Thanks to Obama, Bobby Jindal has regained a lot of stature. He appears to be what Obama is not — competent, engaged, and proactive.
Thanks to Jon Stewart, Tim Pawlenty gets to show that he has a sense of humor.
Thanks to Leslie Gelb, we are reminded that things can always be worse: Robert Gates departs, Hillary Clinton goes to the Defense Department, and Chuck Hagel goes to the State Department. Oy.
Thanks to Harry Reid and Nancy Pelosi, “a new Rasmussen Reports national telephone survey finds that just 19% of voters think it would be better for the country if most incumbents in Congress were reelected this November. Sixty-five percent (65%) disagree and say it would be better if most were defeated. Sixteen percent (16%) aren’t sure.”
Thanks to Obama, “people close to the president [Harmid Karzai] say he began to lose confidence in the Americans last summer, after national elections in which independent monitors determined that nearly one million ballots had been stolen on Mr. Karzai’s behalf.

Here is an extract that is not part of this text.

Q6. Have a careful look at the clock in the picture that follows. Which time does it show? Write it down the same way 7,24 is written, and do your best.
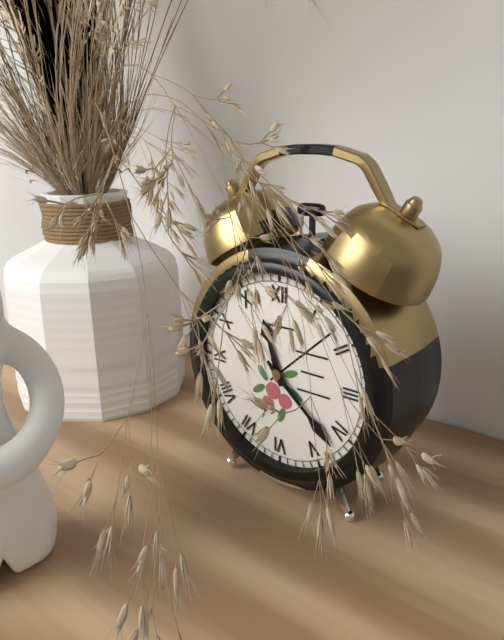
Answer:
11,22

The rift worsened in December, when President Obama announced that he intended to begin reducing the number of American troops by the summer of 2011.” It’s no surprise, then, that “Mr. Karzai has been pressing to strike his own deal with the Taliban and the country’s archrival Pakistan, the Taliban’s longtime supporter. According to a former senior Afghan official, Mr. Karzai’s maneuverings involve secret negotiations with the Taliban outside the purview of American and NATO officials.”
Thanks to Ben Bernanke, Rep. Gerry Connolly makes a fool of himself and his Republican challenger has a boffo campaign ad.
Thanks to Obama and the Democratic Congress, you’re probably not going to get to keep your health-care plan: “Over and over in the health care debate, President Barack Obama said people who like their current coverage would be able to keep it. But an early draft of an administration regulation estimates that many employers will be forced to make changes to their health plans under the new law. In just three years, a majority of workers—51 percent—will be in plans subject to new federal requirements, according to the draft.”
Thanks to Israel, there is a place in the Middle East where gays are not persecuted: “Tel Aviv embraced Israel’s GLBT community Friday as it hosted the 13th annual gay parade.Dozens of policemen and civilian police watched on as thousands marched, dancing and waving rainbow flags.”
Thanks to the economic-policy wizardry of the Obama administration: “U.S. consumers unexpectedly ratcheted back spending on everything from cars to clothing in May, adding to concerns that a volatile stock market and high unemployment are increasingly weighing down the economic recovery. The Commerce Department reported Friday that sales at retail establishments — including department stores, gas stations and restaurants — fell 1.2% in May from the previous month. The decline, driven by sharp drops in autos and building materials, was the first and largest since September 2009, when sales fell 2.2%.”